Когда революция пошла на спад, Константин Константинович как малое дитя радуется, что самодержавие вновь пытается встать на ноги:
«Чувство верности престолу, по-видимому, начинает торжествовать над призывами к революции. По крайней мере, замечается то, чего и следа не было год назад: в различных собраниях, если появляются на кафедрах революционеры, их выгоняют или заставляют молчать, чаще раздается народный гимн. Но политические убийства и грабежи продолжаются»
(1 января 1907 г.).Россия вступает в полосу юбилейных торжеств, и вновь голос Константина Константиновича в защиту Николая II и самодержавия крепнет:
«Перед концом завтрака Государь встал и произнес длинную речь. Мы ее не забудем. Он редко говорит, а если говорит, то непродолжительно. На этот же раз речь его была пространна и глубоко значительна. Он высказал, каким глубоким волнением была полна его душа в день 200-летия славной Полтавской победы, положившей начало величию и мощи России. Он указал, что каждый истинно русский должен трудиться и помогать своему Царю в служении этой мощи. После дней невзгодья все верноподданные должны сплотиться вокруг своего Государя и вернуть России ее былую славу. Говорил он с чувством, громко, ясно, медленно. Я чувствовал, как у меня слипается горло и слезы закипают в глазах. Я видел в глазах многих присутствующих слезы такого же умиления и волнения. В криках «ура», покрывших царские слова, слышался вызванный ими необыкновенный, давно не испытанный подъем духа»

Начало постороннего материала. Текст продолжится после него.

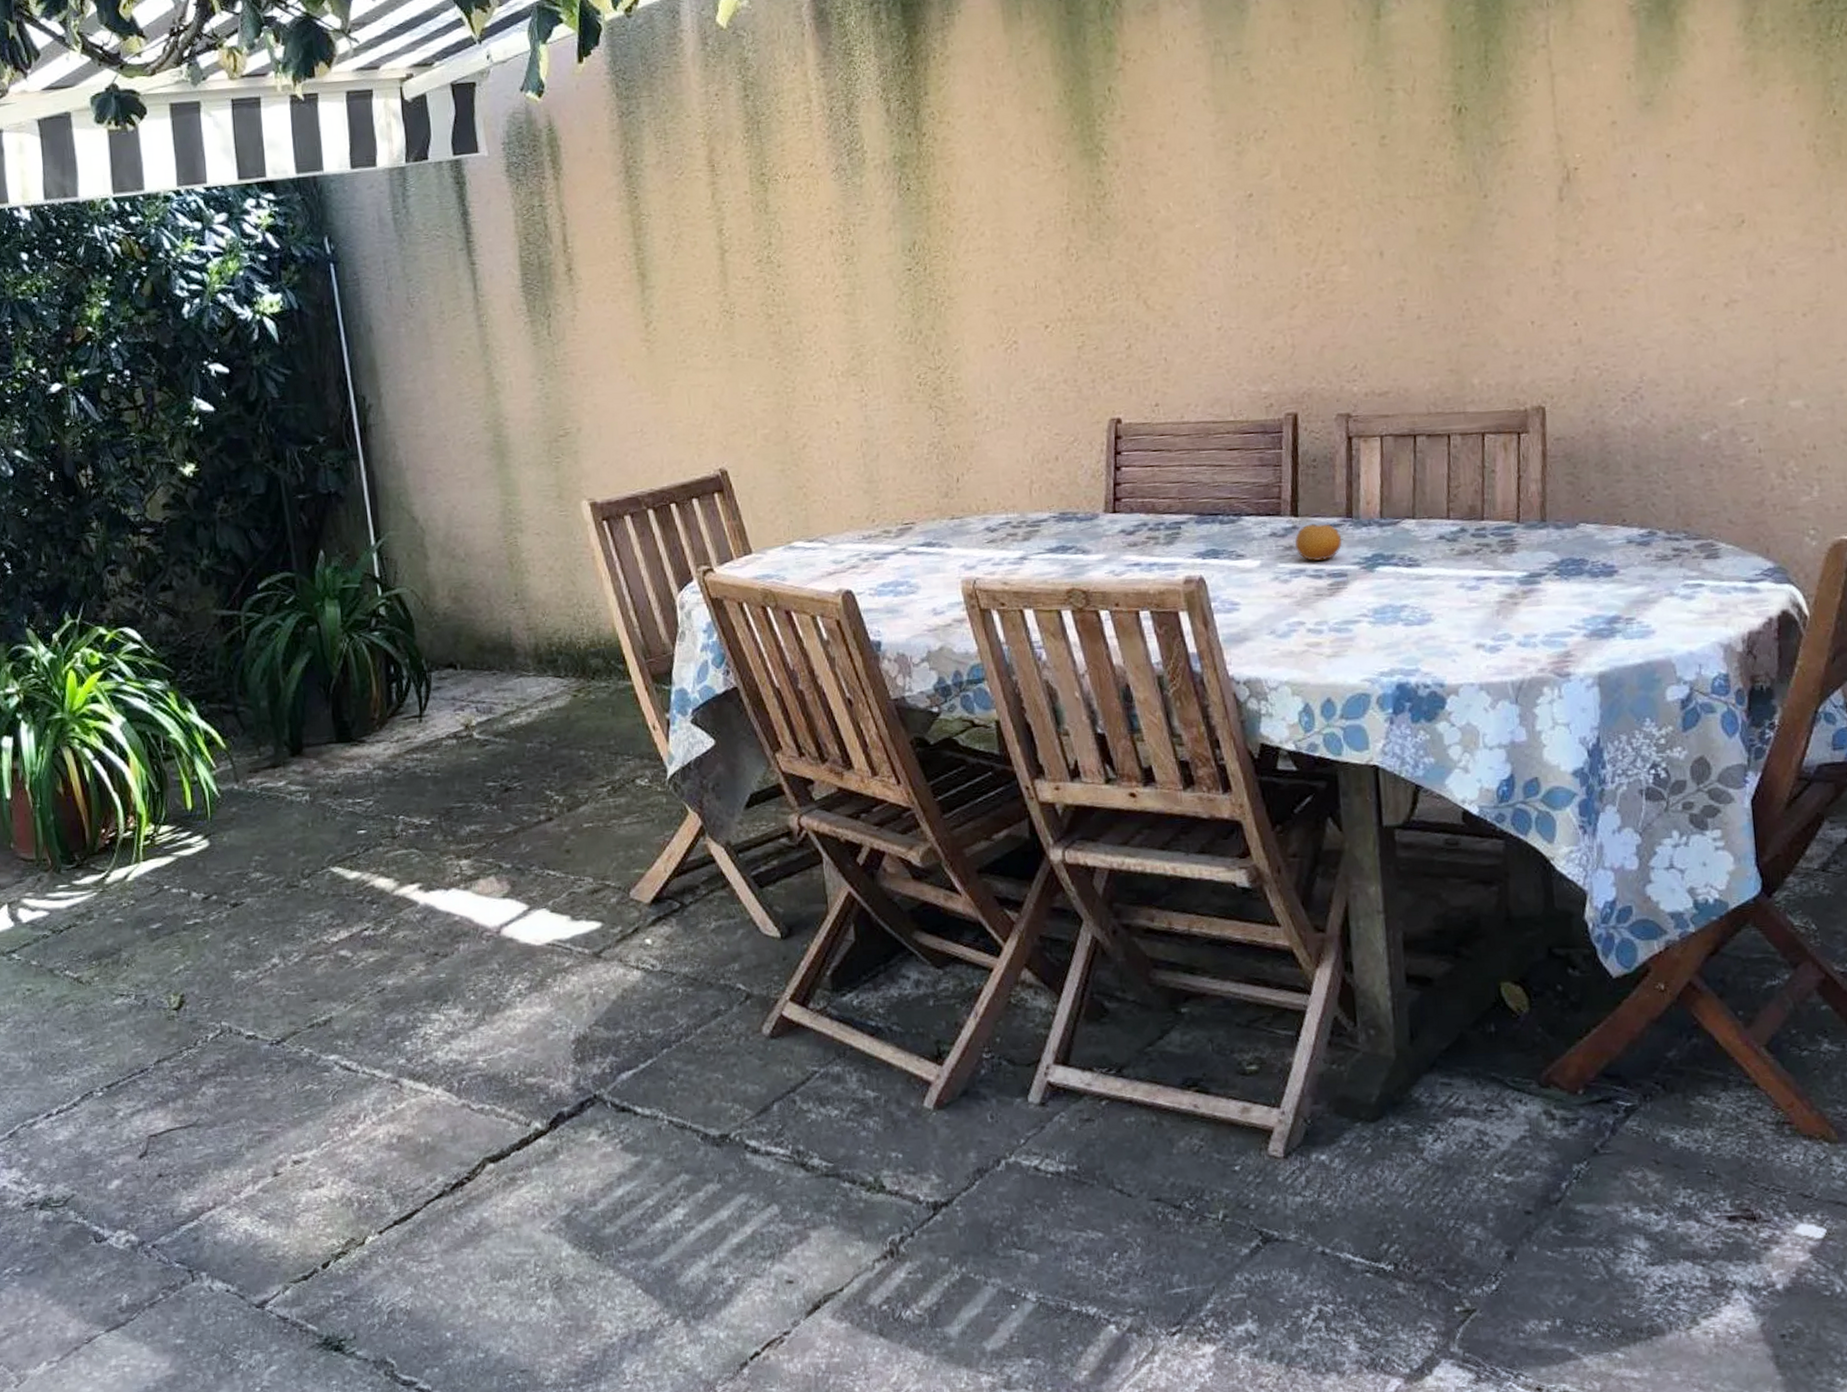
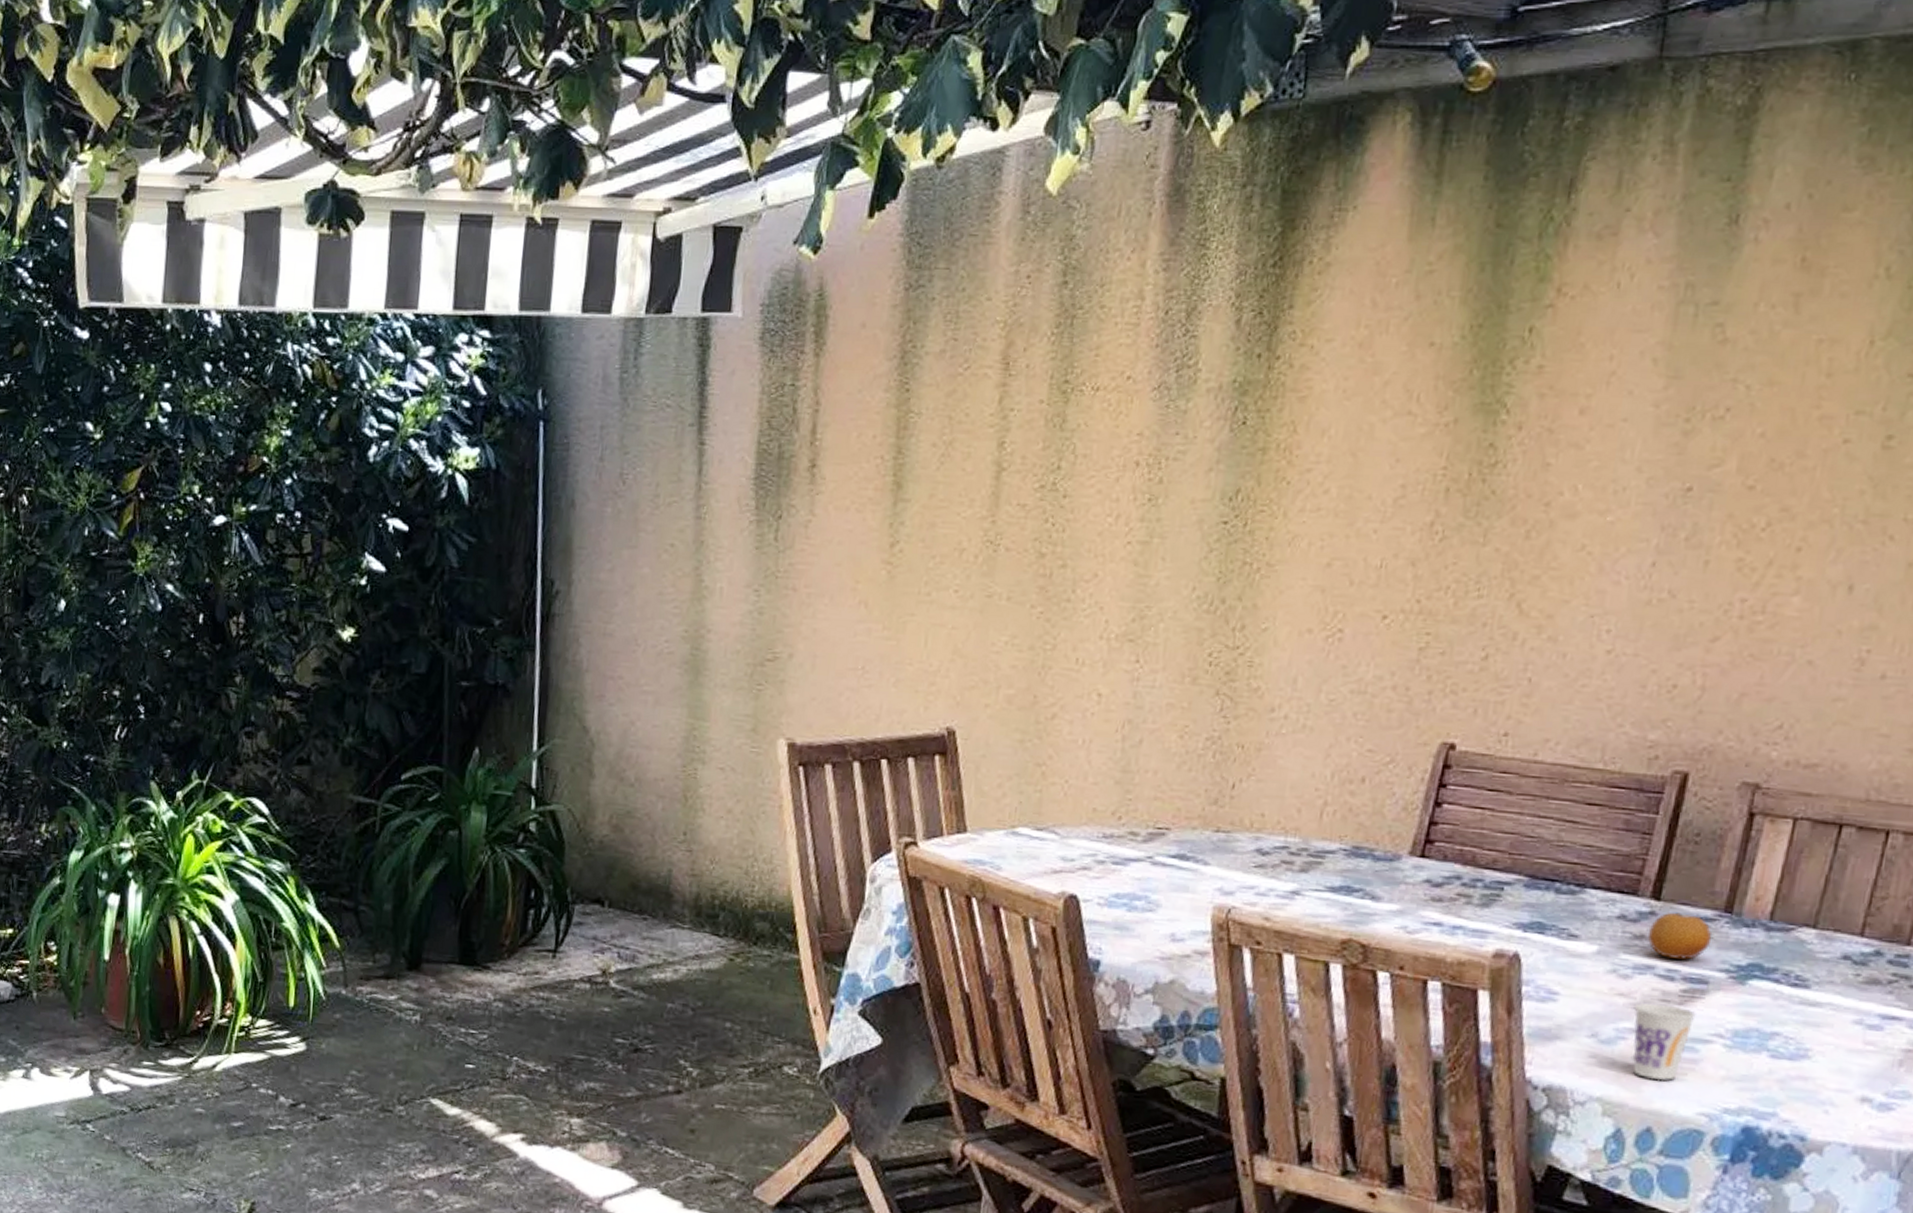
cup: none [1297,597,1344,660] -> present [1632,1003,1696,1081]

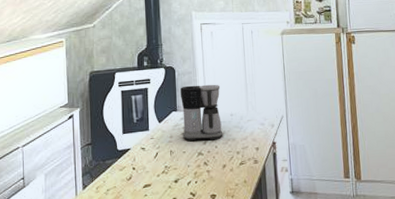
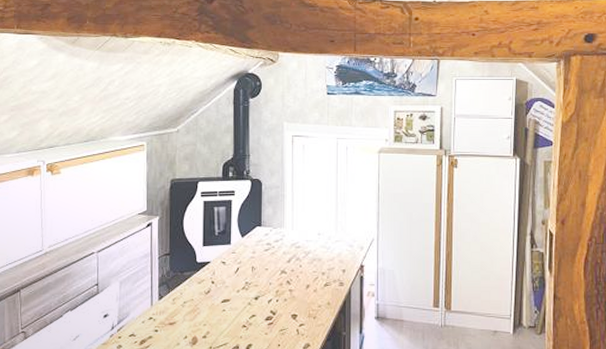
coffee maker: present [180,84,223,141] -> none [266,200,309,259]

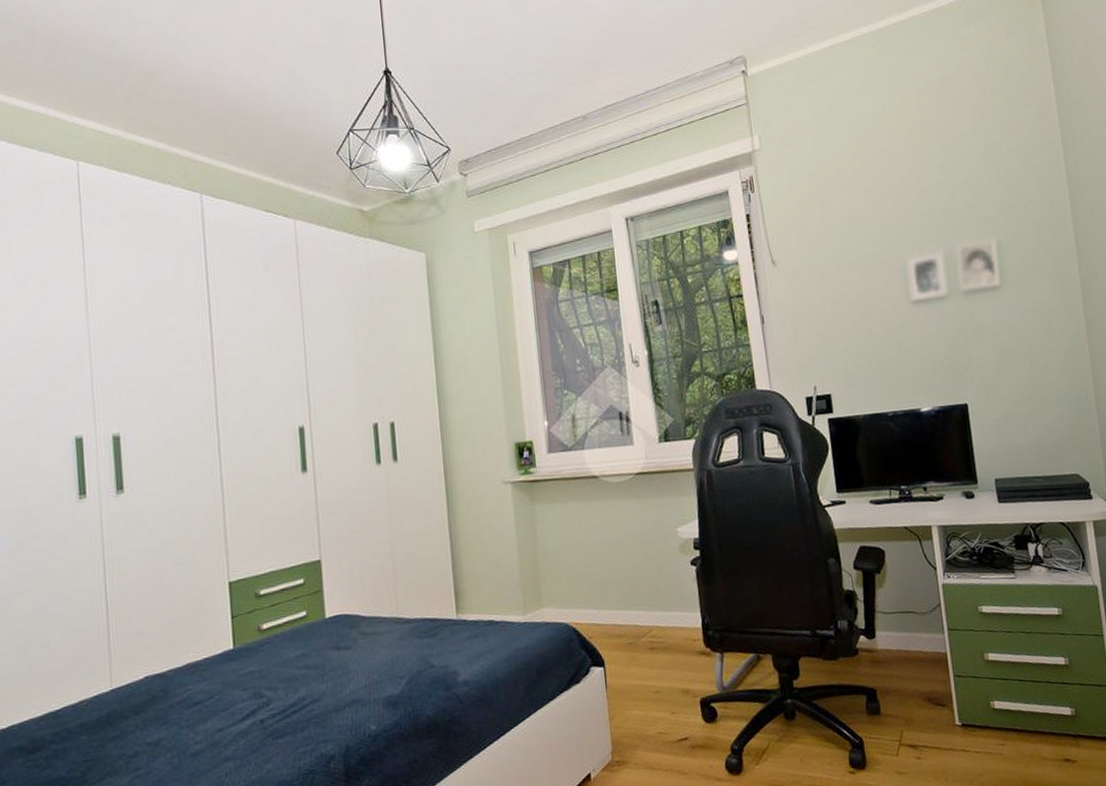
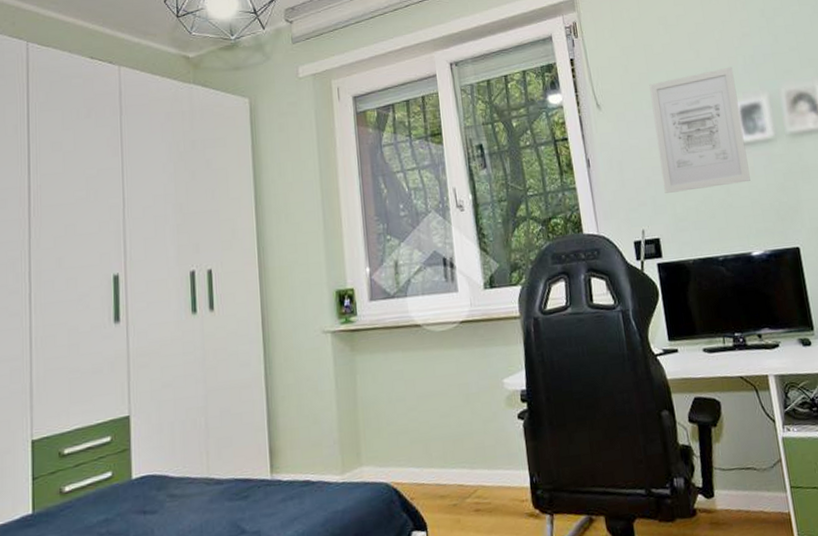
wall art: none [825,223,922,350] -> present [649,66,751,193]

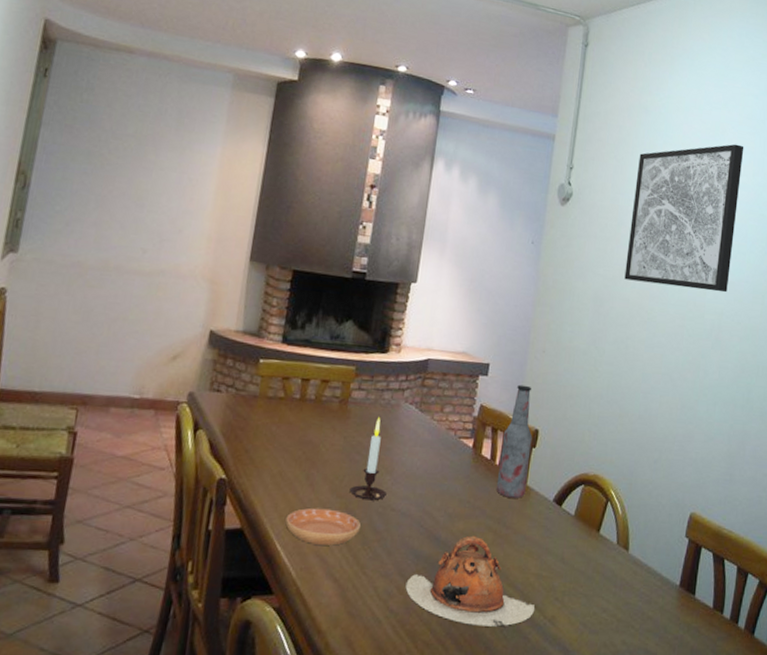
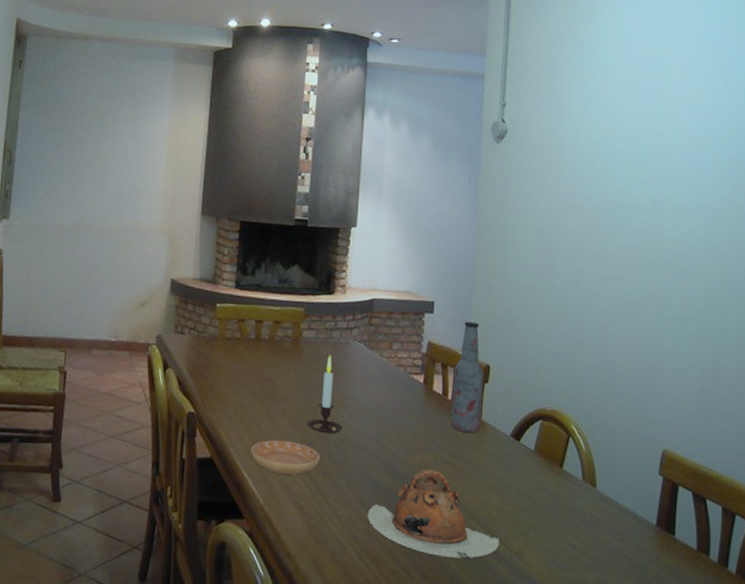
wall art: present [624,144,744,293] -> none [569,65,694,221]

(27 июня 1909 г.).Но члены Дома Романовых уже не испытывают подобных верноподданнических восторгов со слезами на глазах, они знают больше об интригах при императорском дворе, чем восторженный и юный душою Константин Константинович, и вливают в его сердце хладный яд фактов.
«Беседовал с Минни
[121]по часу до и после завтрака. Она говорила откровенно. Жаль видеть, что отношения с Имп[ератрицей] Александрой] Ф[едоровной] если не дурны, то и не совсем хороши. Осуждала холод и большой сквозной ветер в комнатах невестки, приписывая этому постоянное недомогание последней. Из-за этого холода Мария Федоровна в Царском Селе простужается. Сокрушалась, что продолжают таинственно принимать какого-то юродивого мужика Гришу[122], который наказывает и императрице Александре] Ф[едоровне] и детям соблюдать тайну и не говорить, что видели его. Приучение детей к такой скрытности едва ли благодетельно. Столыпин как-то докладывал Государю, что этот Гриша – проходимец, но в ответе получил приказание не стеснять Гришу» (18 мая 1911 г.).